A l’opposé, les paysages tardifs du Lac Léman apparaissent paisibles, vastes et lumineux. La couleur a toujours fasciné le peintre, dès ses premiers travaux. A la fin de sa vie, Hodler parvient à une remarquable maîtrise de la couleur, qui lui permet de traduire sur la toile ses visions d’une unité cosmique.

swissinfo, Susanne Schanda
(traduction: Laurent Andrey)

L’exposition «Hodler – une vision symboliste» est à voir du 9 avril au 10 août 2008 au Musée des Beaux-Arts de Berne.
Dotée d’un budget de 2 millions de francs, c’est l’une des plus chères jamais organisées par le musée.
Un quart des coûts est couvert par le fonds suisse de loterie.
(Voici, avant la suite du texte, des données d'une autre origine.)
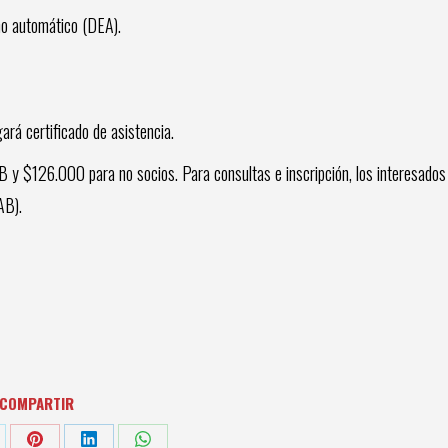
no automático (DEA).
gará certificado de asistencia.
B y $126.000 para no socios. Para consultas e inscripción, los interesados
AB).
COMPARTIR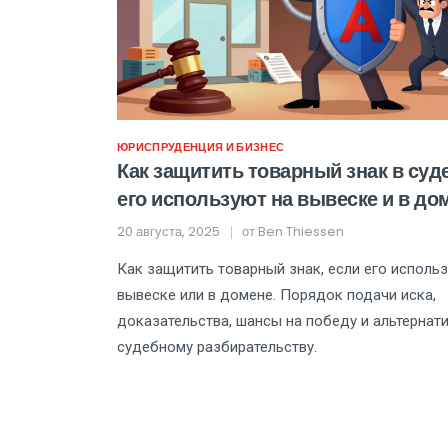
ЮРИСПРУДЕНЦИЯ И БИЗНЕС
Как защитить товарный знак в суде
его используют на вывеске и в до
20 августа, 2025
от
Ben Thiessen
Как защитить товарный знак, если его исполь
вывеске или в домене. Порядок подачи иска,
доказательства, шансы на победу и альтернат
судебному разбирательству.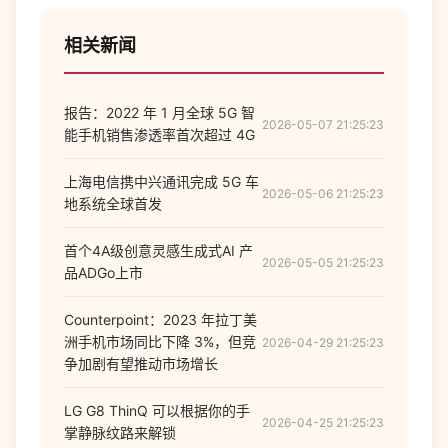
相关新闻
报告：2022 年 1 月全球 5G 智
2026-05-07 21:25:23
能手机销售渗透率首次超过 4G
上海电信携中兴通讯完成 5G 车
2026-05-06 21:25:23
地系统全球首发
首个4A级创意灵感生成式AI 产
2026-05-05 21:25:23
品ADGo上市
Counterpoint：2023 年拉丁美
洲手机市场同比下降 3%，但竞
2026-04-29 21:25:23
争加剧有望推动市场增长
LG G8 ThinQ 可以根据你的手
2026-04-25 21:25:23
掌静脉纹路来解锁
Les autres principaux sponsors sont la banque Credit Suisse, l’assurance Mobilière, la Bourgeoisie de la Ville de Berne et la fondation Ernst Göhner de Zoug.
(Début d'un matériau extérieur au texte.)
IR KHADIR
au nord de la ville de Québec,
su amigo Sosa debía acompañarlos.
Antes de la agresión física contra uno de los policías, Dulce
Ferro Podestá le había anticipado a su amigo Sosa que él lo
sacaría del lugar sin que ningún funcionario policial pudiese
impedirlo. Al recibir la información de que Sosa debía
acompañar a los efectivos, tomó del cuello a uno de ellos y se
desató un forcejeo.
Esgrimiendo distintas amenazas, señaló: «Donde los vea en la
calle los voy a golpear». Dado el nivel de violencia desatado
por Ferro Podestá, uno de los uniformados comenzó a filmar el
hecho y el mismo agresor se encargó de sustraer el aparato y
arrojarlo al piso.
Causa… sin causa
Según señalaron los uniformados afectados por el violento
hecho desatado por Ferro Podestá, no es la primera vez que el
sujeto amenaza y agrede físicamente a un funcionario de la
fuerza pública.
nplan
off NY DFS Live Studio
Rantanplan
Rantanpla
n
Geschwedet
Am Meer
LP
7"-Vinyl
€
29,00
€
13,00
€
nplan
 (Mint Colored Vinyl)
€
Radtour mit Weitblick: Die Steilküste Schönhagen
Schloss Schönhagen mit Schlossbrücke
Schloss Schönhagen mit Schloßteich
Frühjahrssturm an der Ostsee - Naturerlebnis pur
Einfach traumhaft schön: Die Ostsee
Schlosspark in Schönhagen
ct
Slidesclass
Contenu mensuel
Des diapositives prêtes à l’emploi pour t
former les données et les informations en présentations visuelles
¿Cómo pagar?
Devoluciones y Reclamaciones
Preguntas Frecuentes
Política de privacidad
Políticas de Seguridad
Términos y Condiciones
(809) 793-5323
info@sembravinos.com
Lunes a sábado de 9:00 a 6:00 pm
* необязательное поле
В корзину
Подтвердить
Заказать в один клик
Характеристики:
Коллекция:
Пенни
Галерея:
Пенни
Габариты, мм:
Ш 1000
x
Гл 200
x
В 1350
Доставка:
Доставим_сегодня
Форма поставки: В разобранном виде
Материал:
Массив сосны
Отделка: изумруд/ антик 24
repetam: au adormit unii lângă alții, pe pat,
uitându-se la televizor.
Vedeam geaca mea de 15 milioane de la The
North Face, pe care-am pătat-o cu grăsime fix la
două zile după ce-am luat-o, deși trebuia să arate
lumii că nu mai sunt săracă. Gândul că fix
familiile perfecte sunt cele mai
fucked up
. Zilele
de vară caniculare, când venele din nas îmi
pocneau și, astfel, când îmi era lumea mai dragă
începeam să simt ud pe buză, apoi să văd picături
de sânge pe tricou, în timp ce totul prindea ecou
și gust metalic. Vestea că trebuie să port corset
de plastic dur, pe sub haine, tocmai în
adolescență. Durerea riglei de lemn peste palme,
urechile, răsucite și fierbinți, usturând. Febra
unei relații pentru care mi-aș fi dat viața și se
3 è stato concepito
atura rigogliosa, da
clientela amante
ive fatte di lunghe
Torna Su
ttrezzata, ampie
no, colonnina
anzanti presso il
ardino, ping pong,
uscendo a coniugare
Plusieurs manifestations, dont un symposium international, sont prévues en marge de l’exposition.

Les 17 et 18 avril, le symposium abordera six thèmes de la recherche historique et esthétique autour du peintre Hodler.

Il est organisé conjointement par le Musée des Beaux-Arts, l’Institut suisse d’histoire de l’Art et l’Institut d’histoire de l’Art de l’Université de Berne.

Sont également programmés des visites littéraires, des ateliers pour enfants, une conférence sur «La Nuit» par Elisabeth Bronfen, ainsi qu’un cycle de films.